Conservation and Development staff held a noticed public hearing on July 29, 2019 to permit interested parties to comment on the proposed financing and the Development. No comments were received from the public. The Board adopted Resolution No. 2019/508 on August 6, 2019 to authorize proceeding with the issuance of the Note for the Development pursuant to Section 147(f) of the Internal Revenue Code and the submittal of an application by the County for tax-exempt private activity bond authority from the California Debt Limit Allocation Committee. On October 16, 2019, the California Debt Limit Allocation Committee awarded the County authority to issue the Note in a maximum principal amount of $16,350,000 through its Resolution No. 19-134.

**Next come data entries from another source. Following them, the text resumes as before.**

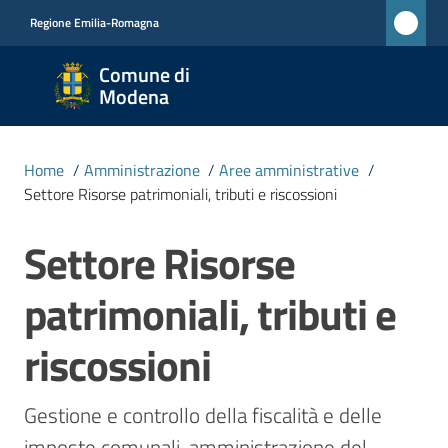
Vai al contenuto
Vai alla navigazione
Vai al footer
Regione Emilia-Romagna
Comune
Comune di
di
Modena
Modena
RETE
Home
/
Amministrazione
/
Aree amministrative
/
CIVICA
Settore Risorse patrimoniali, tributi e riscossioni
MONET
Settore Risorse
Salta al contenuto
Amministrazione
patrimoniali, tributi e
Menu selezionato
Novità
riscossioni
Servizi
Gestione e controllo della fiscalità e delle 
imposte comunali, amministrazione del 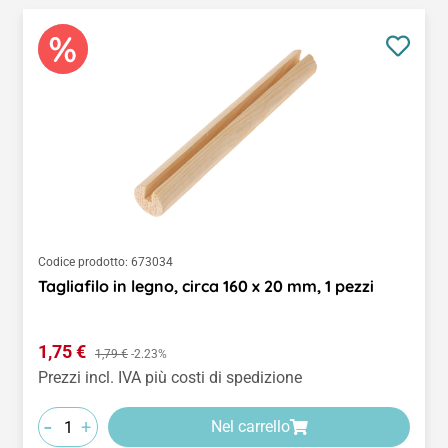
Codice prodotto:
673034
Tagliafilo in legno, circa 160 x 20 mm, 1 pezzi
Prezzo di vendita:
1,75 €
Prezzo normale:
1,79 €
-2.23%
Prezzi incl. IVA più costi di spedizione
-
+
Nel carrello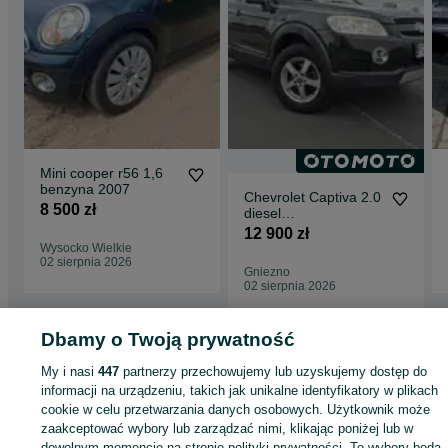
Mini cooper r56 1,6
benzyna 2007
Chevrolet Captiva 2.0
8 500 zł
diesel
,klimatronic,kamera
12 900 zł
cofania ,pdc,skóry
Wysocko Wielkie
02 sierpnia 2026
Gniezno
02 sierpnia 2026
Dbamy o Twoją prywatność
Strona główna
Motoryzacja
Części samochodowe
Pozostałe
Pozostałe -
Śląskie
Pozostałe - Czechowice-Dziedzice
My i nasi
447
partnerzy przechowujemy lub uzyskujemy dostęp do
informacji na urządzeniu, takich jak unikalne identyfikatory w plikach
cookie w celu przetwarzania danych osobowych. Użytkownik może
KATEGORIA
zaakceptować wybory lub zarządzać nimi, klikając poniżej lub w
dowolnym momencie na stronie polityki prywatności. Te wybory będą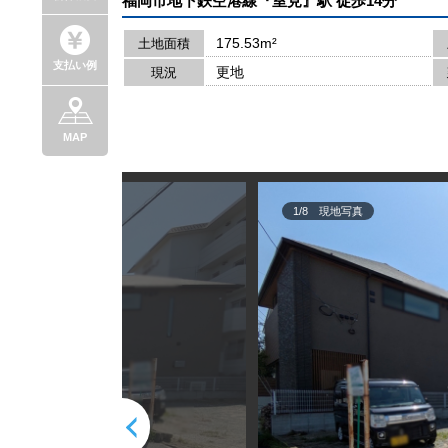
福岡市地下鉄空港線『室見』駅 徒歩14分
175.53m²
土地面積
支払い例
更地
現況
MAP
1/8
現地写真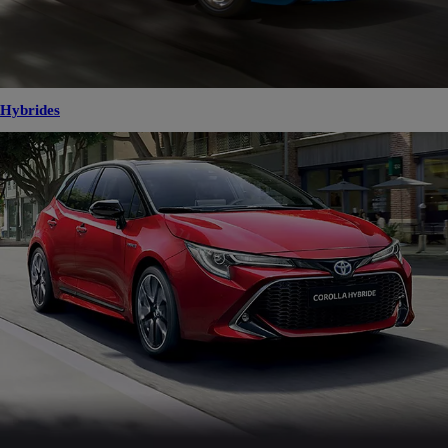
Hybrides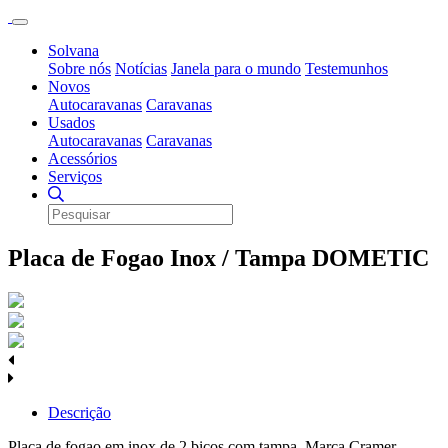
Solvana
Sobre nós
Notícias
Janela para o mundo
Testemunhos
Novos
Autocaravanas
Caravanas
Usados
Autocaravanas
Caravanas
Acessórios
Serviços
Placa de Fogao Inox / Tampa DOMETIC
Descrição
Placa de fogao em inox de 2 bicos com tampa. Marca Cramer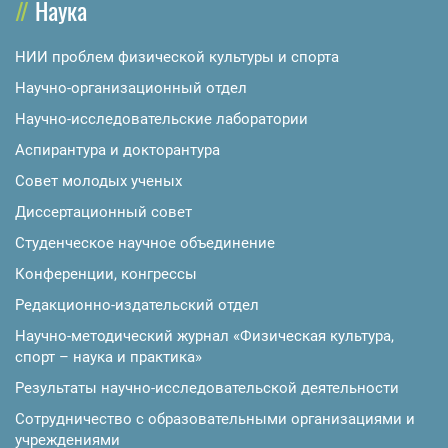
Наука
НИИ проблем физической культуры и спорта
Научно-организационный отдел
Научно-исследовательские лаборатории
Аспирантура и докторантура
Совет молодых ученых
Диссертационный совет
Студенческое научное объединение
Конференции, конгрессы
Редакционно-издательский отдел
Научно-методический журнал «Физическая культура,
спорт – наука и практика»
Результаты научно-исследовательской деятельности
Сотрудничество с образовательными организациями и
учреждениями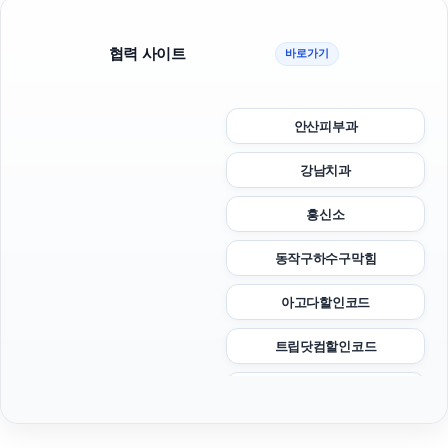
협력 사이트
바로가기
안산피부과
강남치과
흥신소
동작구하수구막힘
아고다할인코드
트립닷컴할인코드
야구반티
광교피부과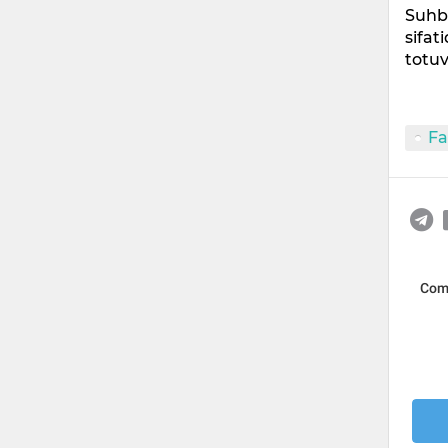
Suhb
sifat
totuv
Fa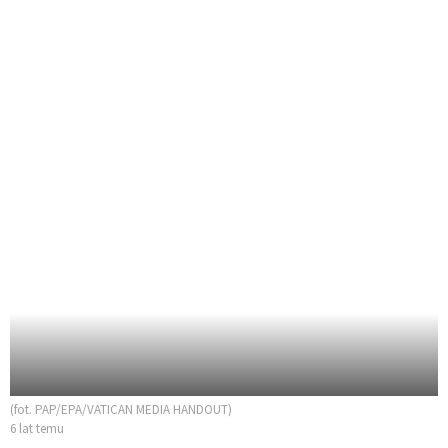
(fot. PAP/EPA/VATICAN MEDIA HANDOUT)
6 lat temu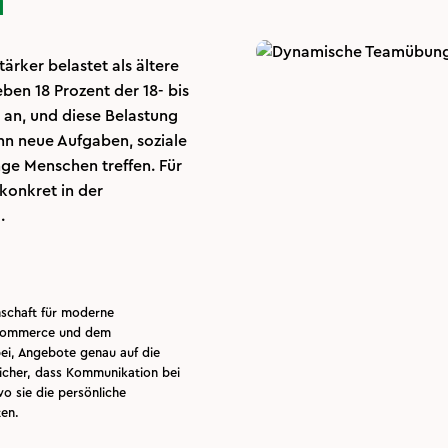
n
ärker belastet als ältere
en 18 Prozent der 18- bis
 an, und diese Belastung
nn neue Aufgaben, soziale
nge Menschen treffen. Für
konkret in der
.
nschaft für moderne
E-Commerce und dem
bei, Angebote genau auf die
sicher, dass Kommunikation bei
wo sie die persönliche
zen.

The structure of the financing will be one note (the term “note” is interchangeable with “bond” as they both evidence a borrowing). The County of Contra Costa, California Multifamily Housing Revenue Note (Hidden Cove Apartments) Series 2020 A (the “Note”) will be purchased by Capital One National Association (the “Funding Lender”) and the proceeds of the sale will be loaned by the County to the Borrower to finance the acquisition and rehabilitation of the Development. The loan will be assigned to Freddie Mac. In addition to the proceeds of the Note, the Development will be funded with low income housing tax credits. The transaction is expected to close on or about January 31, 2020.
The Development will be one hundred percent affordable with eighteen units affordable to households earning at or below 50% area median income and 69 units at or below 60% area median income plus one managers unit. A new Regulatory Agreement governing these affordability restrictions will be recorded against the property and the current Regulatory Agreement (entered in 2003) will be terminated. The County approved the original development of the project on February 11, 1986.
CONSEQUENCE OF NEGATIVE ACTION:
Negative action would prevent the County from issuing the Multifamily Housing Revenue Note in order to provide a loan to Hidden Cove Apartments, LP to finance the acquisition and rehabilitation of Hidden Cove Apartments.
CHILDREN'S IMPACT STATEMENT:
The recommendation supports one or more of the following children's outcomes:
(1) Children Ready for and Succeeding in School;
(2) Children and Youth Healthy and Preparing for Productive Adulthood;
(3) Families that are Economically Self Sufficient;
(4) Families that are Safe, Stable and Nurturing; and
(5) Communities that are Safe and Provide a High Quality of Life for Children and Families.